En conclusion, cette étude indique que des malades atteints de RCH avec DBG plane ont un risque élevé de néoplasie synchrone ou de progression vers la néoplasie. L’aspect unifocal ou l’absence de la DBG sur des coloscopies répétées à des intervalles réguliers (moins de 12 mois) ne limitent pas le risque néoplasique. Les auteurs recommandent d’envisager la colectomie quand une DBG plane est observée, même quand elle est mise en évidence sur un seul site et une seule fois. À moins que des facteurs prédictifs ne soient identifiés, cette stratégie, qui augmenterait certainement le nombre de colectomies pour des dysplasies sans cancer, permettrait néanmoins d’éviter la survenue de cancers malgré des surveillances endoscopiques rigoureuses. Une stratégie thérapeutique plus agressive devrait donc être discutée en cas de DBG sur RCH.

Références

1. Kiesslich R, Fritsch J, Holtmann M, Koehler HH, Stolte M, Kanzler S, et al. Methylene blue-aided chromoendoscopy for the detection of intraepithelial neoplasia and colon cancer in ulcerative colitis. Gastroenterology 2003 ; 124 : 880-8.

2. Kornbluth A, Sachar DB. Ulcerative colitis practice guidelines in adults. American College of Gastroenterology, Practice parameters Committee. Am J Gastroenterol 1997 ; 42 : 711-4.
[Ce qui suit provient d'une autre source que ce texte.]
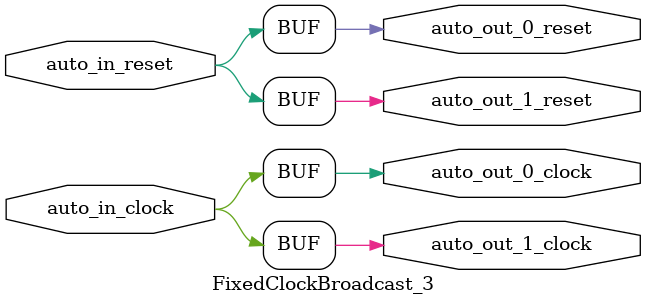
<source format=sv>
`ifndef RANDOMIZE
  `ifdef RANDOMIZE_REG_INIT
    `define RANDOMIZE
  `endif // RANDOMIZE_REG_INIT
`endif // not def RANDOMIZE
`ifndef RANDOMIZE
  `ifdef RANDOMIZE_MEM_INIT
    `define RANDOMIZE
  `endif // RANDOMIZE_MEM_INIT
`endif // not def RANDOMIZE

`ifndef RANDOM
  `define RANDOM $random
`endif // not def RANDOM

// Users can define 'PRINTF_COND' to add an extra gate to prints.
`ifndef PRINTF_COND_
  `ifdef PRINTF_COND
    `define PRINTF_COND_ (`PRINTF_COND)
  `else  // PRINTF_COND
    `define PRINTF_COND_ 1
  `endif // PRINTF_COND
`endif // not def PRINTF_COND_

// Users can define 'ASSERT_VERBOSE_COND' to add an extra gate to assert error printing.
`ifndef ASSERT_VERBOSE_COND_
  `ifdef ASSERT_VERBOSE_COND
    `define ASSERT_VERBOSE_COND_ (`ASSERT_VERBOSE_COND)
  `else  // ASSERT_VERBOSE_COND
    `define ASSERT_VERBOSE_COND_ 1
  `endif // ASSERT_VERBOSE_COND
`endif // not def ASSERT_VERBOSE_COND_

// Users can define 'STOP_COND' to add an extra gate to stop conditions.
`ifndef STOP_COND_
  `ifdef STOP_COND
    `define STOP_COND_ (`STOP_COND)
  `else  // STOP_COND
    `define STOP_COND_ 1
  `endif // STOP_COND
`endif // not def STOP_COND_

// Users can define INIT_RANDOM as general code that gets injected into the
// initializer block for modules with registers.
`ifndef INIT_RANDOM
  `define INIT_RANDOM
`endif // not def INIT_RANDOM

// If using random initialization, you can also define RANDOMIZE_DELAY to
// customize the delay used, otherwise 0.002 is used.
`ifndef RANDOMIZE_DELAY
  `define RANDOMIZE_DELAY 0.002
`endif // not def RANDOMIZE_DELAY

// Define INIT_RANDOM_PROLOG_ for use in our modules below.
`ifndef INIT_RANDOM_PROLOG_
  `ifdef RANDOMIZE
    `ifdef VERILATOR
      `define INIT_RANDOM_PROLOG_ `INIT_RANDOM
    `else  // VERILATOR
      `define INIT_RANDOM_PROLOG_ `INIT_RANDOM #`RANDOMIZE_DELAY begin end
    `endif // VERILATOR
  `else  // RANDOMIZE
    `define INIT_RANDOM_PROLOG_
  `endif // RANDOMIZE
`endif // not def INIT_RANDOM_PROLOG_

module FixedClockBroadcast_3(
  input  auto_in_clock,	// @[generators/rocket-chip/src/main/scala/diplomacy/LazyModule.scala:367:18]
         auto_in_reset,	// @[generators/rocket-chip/src/main/scala/diplomacy/LazyModule.scala:367:18]
  output auto_out_1_clock,	// @[generators/rocket-chip/src/main/scala/diplomacy/LazyModule.scala:367:18]
         auto_out_1_reset,	// @[generators/rocket-chip/src/main/scala/diplomacy/LazyModule.scala:367:18]
         auto_out_0_clock,	// @[generators/rocket-chip/src/main/scala/diplomacy/LazyModule.scala:367:18]
         auto_out_0_reset	// @[generators/rocket-chip/src/main/scala/diplomacy/LazyModule.scala:367:18]
);

  assign auto_out_1_clock = auto_in_clock;
  assign auto_out_1_reset = auto_in_reset;
  assign auto_out_0_clock = auto_in_clock;
  assign auto_out_0_reset = auto_in_reset;
endmodule


</source>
3. Bernstein CN, Shanahan F, Weinstein WM. Are we telling patients the truth about surveillance colonoscopy in ulcerative colitis  ? Lancet 1994 ; 343 : 71-4.

4. Befrits R, Ljung T, Jaramillo E, Rubio C. Low-grade dysplasia in extensive, long-standing inflammatory bowel disease : a follow-up study. Dis Colon Rectum 2002 ; 45 : 615-20.

5. Engelsgjerd M, Farraye FA, Odze RD. Polypectomy may be adequate treatment for adenoma-like dysplastic lesions in chronic ulcerative colitis. Gastroenterology 1999 ; 117 : 1288-94.

6. Rubin PH, Friedman S, Harpaz N, Golgstein E, Weiser J, Schiller J, et al. Colonoscopic polypectomy in chronic colitis : conservative management after endoscopic resection of dysplastic polyps. Gastroenterology 1999 ; 117 : 1295-4.